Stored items
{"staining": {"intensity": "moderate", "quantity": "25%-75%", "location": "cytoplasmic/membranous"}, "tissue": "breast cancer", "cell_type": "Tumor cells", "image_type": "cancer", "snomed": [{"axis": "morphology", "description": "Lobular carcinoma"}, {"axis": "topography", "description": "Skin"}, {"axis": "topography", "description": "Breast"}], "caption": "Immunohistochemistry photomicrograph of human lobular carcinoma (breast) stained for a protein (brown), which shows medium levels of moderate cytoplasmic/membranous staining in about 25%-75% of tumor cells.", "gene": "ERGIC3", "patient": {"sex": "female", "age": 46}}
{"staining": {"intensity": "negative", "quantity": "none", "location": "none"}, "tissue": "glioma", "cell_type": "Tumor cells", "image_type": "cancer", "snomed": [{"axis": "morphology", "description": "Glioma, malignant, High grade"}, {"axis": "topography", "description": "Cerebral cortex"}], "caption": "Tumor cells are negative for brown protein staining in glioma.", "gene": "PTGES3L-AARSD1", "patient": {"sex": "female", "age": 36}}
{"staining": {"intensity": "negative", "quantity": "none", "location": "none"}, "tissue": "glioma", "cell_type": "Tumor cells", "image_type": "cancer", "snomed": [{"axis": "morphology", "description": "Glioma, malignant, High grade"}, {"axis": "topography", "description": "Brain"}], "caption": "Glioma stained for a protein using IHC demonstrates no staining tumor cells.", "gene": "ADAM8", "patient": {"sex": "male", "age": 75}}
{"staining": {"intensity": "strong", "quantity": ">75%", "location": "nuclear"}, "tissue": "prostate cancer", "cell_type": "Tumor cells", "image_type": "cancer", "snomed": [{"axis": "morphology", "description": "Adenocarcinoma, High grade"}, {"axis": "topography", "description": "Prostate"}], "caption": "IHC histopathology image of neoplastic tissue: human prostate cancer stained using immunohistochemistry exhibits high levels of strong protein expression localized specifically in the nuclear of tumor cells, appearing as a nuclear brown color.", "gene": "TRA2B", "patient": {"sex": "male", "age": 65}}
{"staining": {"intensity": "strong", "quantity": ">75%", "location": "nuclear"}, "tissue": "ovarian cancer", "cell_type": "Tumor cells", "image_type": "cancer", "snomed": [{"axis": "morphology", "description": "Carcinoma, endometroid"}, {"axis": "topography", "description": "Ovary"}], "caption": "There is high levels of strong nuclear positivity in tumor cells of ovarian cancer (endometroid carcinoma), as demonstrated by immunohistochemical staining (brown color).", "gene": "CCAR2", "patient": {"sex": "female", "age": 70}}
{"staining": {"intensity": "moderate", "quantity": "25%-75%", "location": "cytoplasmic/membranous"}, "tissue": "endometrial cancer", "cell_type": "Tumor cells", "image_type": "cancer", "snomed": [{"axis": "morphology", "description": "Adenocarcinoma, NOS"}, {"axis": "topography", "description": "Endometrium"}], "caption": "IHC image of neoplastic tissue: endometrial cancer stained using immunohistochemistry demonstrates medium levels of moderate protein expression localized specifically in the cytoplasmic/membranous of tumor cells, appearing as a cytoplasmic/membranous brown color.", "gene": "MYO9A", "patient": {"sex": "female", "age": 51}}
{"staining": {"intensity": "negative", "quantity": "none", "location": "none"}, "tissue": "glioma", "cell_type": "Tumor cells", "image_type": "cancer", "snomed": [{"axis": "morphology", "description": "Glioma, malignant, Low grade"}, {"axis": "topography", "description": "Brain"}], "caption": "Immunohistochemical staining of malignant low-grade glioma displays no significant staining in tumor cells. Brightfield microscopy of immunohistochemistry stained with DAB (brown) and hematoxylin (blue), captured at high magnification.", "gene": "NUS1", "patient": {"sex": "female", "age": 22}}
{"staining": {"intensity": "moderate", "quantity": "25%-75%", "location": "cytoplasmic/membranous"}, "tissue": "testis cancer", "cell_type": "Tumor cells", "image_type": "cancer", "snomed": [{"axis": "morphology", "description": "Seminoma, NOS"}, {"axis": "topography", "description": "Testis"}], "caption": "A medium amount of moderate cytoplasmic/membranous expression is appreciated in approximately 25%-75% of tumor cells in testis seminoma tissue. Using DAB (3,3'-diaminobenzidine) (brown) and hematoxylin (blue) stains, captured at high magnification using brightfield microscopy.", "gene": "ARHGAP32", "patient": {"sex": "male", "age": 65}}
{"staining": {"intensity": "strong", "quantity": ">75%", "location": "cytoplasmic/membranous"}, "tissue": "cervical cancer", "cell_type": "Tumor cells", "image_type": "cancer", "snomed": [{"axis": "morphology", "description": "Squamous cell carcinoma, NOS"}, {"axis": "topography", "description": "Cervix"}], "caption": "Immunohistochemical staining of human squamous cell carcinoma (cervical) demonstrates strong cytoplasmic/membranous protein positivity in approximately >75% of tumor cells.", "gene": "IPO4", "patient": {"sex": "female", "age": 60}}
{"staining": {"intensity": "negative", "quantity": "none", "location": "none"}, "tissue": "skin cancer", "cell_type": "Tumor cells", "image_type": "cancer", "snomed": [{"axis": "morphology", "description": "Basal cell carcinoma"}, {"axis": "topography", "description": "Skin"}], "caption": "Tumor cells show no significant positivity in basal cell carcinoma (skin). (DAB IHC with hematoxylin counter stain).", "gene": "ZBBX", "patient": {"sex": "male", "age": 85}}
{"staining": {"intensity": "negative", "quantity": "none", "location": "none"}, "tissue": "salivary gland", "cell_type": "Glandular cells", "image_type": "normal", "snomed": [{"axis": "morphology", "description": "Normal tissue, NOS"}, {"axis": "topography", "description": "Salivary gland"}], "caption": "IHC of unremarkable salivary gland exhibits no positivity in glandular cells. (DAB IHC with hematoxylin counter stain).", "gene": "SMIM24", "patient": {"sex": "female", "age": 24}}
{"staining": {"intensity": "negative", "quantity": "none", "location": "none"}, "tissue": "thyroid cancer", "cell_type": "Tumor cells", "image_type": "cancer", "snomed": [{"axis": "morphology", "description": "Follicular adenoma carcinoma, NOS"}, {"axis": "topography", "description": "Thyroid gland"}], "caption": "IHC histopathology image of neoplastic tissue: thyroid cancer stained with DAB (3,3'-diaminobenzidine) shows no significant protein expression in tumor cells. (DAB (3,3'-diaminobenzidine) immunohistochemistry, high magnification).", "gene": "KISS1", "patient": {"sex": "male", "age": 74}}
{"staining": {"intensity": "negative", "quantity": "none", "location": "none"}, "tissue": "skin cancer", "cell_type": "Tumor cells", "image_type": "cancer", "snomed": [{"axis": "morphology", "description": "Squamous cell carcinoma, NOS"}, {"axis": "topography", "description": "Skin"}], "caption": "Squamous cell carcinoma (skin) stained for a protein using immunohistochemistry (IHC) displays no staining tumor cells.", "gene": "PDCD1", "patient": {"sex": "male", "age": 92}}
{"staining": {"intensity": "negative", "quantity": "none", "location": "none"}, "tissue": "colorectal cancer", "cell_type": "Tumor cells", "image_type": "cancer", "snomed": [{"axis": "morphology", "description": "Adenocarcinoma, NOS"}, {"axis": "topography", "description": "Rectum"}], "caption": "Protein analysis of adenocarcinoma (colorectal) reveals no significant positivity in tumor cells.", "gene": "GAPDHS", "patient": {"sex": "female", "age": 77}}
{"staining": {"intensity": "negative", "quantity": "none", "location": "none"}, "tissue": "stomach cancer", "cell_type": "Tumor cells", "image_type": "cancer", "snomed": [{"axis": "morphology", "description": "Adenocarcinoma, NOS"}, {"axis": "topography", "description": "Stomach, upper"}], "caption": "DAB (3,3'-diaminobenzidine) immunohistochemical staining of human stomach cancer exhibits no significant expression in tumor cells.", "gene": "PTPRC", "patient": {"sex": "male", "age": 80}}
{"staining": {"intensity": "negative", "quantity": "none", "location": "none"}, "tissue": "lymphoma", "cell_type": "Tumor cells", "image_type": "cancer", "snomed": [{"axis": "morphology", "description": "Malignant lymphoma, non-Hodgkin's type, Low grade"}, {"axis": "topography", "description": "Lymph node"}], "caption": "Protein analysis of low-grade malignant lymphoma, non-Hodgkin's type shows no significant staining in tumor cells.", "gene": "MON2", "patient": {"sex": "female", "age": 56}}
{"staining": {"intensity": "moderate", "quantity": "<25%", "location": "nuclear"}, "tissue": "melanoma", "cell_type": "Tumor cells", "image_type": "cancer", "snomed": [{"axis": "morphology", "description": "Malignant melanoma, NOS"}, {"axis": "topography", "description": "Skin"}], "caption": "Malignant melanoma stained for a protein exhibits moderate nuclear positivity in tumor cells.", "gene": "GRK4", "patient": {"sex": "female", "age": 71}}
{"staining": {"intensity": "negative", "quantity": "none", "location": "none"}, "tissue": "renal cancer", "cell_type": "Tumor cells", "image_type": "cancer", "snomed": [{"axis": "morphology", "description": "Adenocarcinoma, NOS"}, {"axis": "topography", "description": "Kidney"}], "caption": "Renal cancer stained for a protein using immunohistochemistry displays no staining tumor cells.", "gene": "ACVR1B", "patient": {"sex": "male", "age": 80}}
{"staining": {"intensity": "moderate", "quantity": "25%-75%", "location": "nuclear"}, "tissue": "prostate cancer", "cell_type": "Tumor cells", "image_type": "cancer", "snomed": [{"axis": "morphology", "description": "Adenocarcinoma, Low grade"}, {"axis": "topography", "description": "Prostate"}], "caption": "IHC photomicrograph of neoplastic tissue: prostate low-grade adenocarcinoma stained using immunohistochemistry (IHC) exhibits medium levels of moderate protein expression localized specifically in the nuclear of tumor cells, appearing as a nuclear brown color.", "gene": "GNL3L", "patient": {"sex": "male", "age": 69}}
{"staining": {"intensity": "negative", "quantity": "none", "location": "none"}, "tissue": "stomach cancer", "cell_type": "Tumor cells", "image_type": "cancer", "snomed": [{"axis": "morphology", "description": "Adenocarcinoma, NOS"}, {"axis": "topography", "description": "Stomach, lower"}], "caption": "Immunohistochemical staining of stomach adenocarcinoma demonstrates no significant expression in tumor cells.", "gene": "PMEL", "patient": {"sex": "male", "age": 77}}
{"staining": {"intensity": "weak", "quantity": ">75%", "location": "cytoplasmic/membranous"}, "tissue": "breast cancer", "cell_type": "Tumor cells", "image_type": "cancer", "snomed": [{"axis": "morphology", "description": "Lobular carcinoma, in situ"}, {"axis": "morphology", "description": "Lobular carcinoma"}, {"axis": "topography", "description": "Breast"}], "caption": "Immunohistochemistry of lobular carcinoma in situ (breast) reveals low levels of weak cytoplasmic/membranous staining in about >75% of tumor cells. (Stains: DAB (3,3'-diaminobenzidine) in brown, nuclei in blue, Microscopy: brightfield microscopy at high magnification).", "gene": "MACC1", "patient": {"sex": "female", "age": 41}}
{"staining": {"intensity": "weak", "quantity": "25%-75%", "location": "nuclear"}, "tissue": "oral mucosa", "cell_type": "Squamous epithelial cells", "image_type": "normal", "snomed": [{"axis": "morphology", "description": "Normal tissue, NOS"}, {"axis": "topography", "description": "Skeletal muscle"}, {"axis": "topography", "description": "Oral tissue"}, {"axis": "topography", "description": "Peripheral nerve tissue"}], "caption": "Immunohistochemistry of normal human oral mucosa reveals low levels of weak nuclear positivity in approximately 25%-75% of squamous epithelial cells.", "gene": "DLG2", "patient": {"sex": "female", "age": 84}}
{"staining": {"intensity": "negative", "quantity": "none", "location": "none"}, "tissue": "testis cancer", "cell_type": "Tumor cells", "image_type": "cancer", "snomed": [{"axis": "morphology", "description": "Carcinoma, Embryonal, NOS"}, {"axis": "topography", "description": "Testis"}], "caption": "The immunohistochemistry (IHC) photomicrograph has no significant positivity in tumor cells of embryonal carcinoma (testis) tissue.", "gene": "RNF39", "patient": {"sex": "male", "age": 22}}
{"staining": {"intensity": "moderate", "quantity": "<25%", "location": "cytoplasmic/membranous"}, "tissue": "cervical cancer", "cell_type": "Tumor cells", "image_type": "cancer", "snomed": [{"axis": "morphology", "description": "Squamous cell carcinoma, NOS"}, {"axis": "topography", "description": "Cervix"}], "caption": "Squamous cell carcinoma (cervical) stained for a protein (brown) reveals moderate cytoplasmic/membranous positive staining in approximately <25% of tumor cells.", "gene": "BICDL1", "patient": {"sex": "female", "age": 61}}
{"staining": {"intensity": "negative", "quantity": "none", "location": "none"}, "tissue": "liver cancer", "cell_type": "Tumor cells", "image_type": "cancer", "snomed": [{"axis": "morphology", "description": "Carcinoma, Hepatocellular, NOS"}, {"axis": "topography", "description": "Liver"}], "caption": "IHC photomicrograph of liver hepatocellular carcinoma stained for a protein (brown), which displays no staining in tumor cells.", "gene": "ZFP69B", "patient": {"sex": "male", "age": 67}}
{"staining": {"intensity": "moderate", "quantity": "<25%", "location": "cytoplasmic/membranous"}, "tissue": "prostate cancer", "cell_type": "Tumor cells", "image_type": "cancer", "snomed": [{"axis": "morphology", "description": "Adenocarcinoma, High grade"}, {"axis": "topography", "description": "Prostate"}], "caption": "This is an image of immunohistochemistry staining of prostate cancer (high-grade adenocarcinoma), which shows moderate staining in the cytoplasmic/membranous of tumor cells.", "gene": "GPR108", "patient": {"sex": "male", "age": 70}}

== WHAT TO WORK ON ==
Output the lines of the records above exactly as they appear, from the line containing "is high levels" through the line containing "staining of malignant".

== RESULT BELOW ==
{"staining": {"intensity": "strong", "quantity": ">75%", "location": "nuclear"}, "tissue": "ovarian cancer", "cell_type": "Tumor cells", "image_type": "cancer", "snomed": [{"axis": "morphology", "description": "Carcinoma, endometroid"}, {"axis": "topography", "description": "Ovary"}], "caption": "There is high levels of strong nuclear positivity in tumor cells of ovarian cancer (endometroid carcinoma), as demonstrated by immunohistochemical staining (brown color).", "gene": "CCAR2", "patient": {"sex": "female", "age": 70}}
{"staining": {"intensity": "moderate", "quantity": "25%-75%", "location": "cytoplasmic/membranous"}, "tissue": "endometrial cancer", "cell_type": "Tumor cells", "image_type": "cancer", "snomed": [{"axis": "morphology", "description": "Adenocarcinoma, NOS"}, {"axis": "topography", "description": "Endometrium"}], "caption": "IHC image of neoplastic tissue: endometrial cancer stained using immunohistochemistry demonstrates medium levels of moderate protein expression localized specifically in the cytoplasmic/membranous of tumor cells, appearing as a cytoplasmic/membranous brown color.", "gene": "MYO9A", "patient": {"sex": "female", "age": 51}}
{"staining": {"intensity": "negative", "quantity": "none", "location": "none"}, "tissue": "glioma", "cell_type": "Tumor cells", "image_type": "cancer", "snomed": [{"axis": "morphology", "description": "Glioma, malignant, Low grade"}, {"axis": "topography", "description": "Brain"}], "caption": "Immunohistochemical staining of malignant low-grade glioma displays no significant staining in tumor cells. Brightfield microscopy of immunohistochemistry stained with DAB (brown) and hematoxylin (blue), captured at high magnification.", "gene": "NUS1", "patient": {"sex": "female", "age": 22}}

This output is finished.